--- GIVEN INSTRUCTION ---
How many lines of the records contain the word "flux"? Reply with the number alone.

#### GIVEN DATA

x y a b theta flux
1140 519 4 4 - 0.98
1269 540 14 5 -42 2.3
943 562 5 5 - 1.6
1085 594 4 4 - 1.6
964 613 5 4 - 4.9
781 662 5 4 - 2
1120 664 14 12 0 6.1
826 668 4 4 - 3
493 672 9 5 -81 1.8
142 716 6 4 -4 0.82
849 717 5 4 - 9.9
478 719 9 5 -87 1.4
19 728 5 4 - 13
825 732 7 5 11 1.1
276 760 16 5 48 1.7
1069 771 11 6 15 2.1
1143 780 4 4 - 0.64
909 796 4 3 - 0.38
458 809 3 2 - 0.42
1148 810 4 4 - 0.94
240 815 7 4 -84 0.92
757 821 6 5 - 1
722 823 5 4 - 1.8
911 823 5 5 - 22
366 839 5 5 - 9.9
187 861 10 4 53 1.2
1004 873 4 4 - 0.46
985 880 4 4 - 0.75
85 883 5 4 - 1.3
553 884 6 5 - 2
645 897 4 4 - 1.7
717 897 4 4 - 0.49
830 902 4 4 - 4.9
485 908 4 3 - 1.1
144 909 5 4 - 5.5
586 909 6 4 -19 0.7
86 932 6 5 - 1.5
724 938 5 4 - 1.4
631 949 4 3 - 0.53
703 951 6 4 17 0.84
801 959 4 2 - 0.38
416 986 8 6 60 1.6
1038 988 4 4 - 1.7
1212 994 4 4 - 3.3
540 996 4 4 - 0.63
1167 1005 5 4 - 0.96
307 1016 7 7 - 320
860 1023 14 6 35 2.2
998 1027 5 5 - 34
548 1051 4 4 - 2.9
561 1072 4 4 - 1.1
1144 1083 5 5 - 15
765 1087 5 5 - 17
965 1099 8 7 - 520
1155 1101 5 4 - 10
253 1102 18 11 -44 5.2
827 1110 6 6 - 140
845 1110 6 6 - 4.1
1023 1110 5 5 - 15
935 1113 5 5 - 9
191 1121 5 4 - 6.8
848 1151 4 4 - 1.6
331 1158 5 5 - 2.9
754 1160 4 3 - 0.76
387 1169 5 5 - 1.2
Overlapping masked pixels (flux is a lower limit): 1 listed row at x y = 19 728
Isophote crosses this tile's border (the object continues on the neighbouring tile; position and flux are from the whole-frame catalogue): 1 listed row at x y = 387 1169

########

--- RESPONSE TO THIS TASK ---
3